Job item
From the entries below, copy every line that holds the word "Sending".

(Saved data entries)
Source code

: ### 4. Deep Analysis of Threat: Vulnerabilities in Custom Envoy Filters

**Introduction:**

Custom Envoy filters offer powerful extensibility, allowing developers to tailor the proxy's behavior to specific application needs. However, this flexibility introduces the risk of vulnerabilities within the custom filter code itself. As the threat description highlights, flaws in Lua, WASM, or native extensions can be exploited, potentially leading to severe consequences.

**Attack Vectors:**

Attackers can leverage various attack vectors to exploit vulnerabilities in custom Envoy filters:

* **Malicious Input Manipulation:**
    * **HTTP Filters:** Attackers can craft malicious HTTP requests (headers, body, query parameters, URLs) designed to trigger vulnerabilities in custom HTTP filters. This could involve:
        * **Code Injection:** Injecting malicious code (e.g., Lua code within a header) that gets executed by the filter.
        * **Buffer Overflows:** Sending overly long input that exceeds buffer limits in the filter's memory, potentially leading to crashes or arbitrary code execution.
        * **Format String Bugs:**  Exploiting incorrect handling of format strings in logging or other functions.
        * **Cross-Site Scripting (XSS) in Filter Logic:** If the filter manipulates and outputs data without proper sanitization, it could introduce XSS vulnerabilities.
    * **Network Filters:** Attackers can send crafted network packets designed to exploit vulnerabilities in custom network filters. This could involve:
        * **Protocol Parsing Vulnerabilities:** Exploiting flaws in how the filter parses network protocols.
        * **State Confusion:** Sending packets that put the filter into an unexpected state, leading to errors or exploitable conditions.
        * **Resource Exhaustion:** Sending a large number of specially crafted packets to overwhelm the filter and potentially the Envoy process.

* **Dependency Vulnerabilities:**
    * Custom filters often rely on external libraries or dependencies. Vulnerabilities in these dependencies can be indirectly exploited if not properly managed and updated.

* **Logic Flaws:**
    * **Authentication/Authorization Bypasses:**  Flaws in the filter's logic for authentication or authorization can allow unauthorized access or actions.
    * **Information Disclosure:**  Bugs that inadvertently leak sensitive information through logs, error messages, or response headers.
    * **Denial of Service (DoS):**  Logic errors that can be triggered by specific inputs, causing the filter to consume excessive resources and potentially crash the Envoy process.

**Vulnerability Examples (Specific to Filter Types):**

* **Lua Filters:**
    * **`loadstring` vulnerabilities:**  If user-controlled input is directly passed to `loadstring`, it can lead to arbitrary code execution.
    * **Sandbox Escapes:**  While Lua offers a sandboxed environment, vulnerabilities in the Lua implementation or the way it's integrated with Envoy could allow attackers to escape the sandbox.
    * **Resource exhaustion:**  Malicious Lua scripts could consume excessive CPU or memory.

Result of this exercise
        * **Buffer Overflows:** Sending overly long input that exceeds buffer limits in the filter's memory, potentially leading to crashes or arbitrary code execution.
        * **State Confusion:** Sending packets that put the filter into an unexpected state, leading to errors or exploitable conditions.
        * **Resource Exhaustion:** Sending a large number of specially crafted packets to overwhelm the filter and potentially the Envoy process.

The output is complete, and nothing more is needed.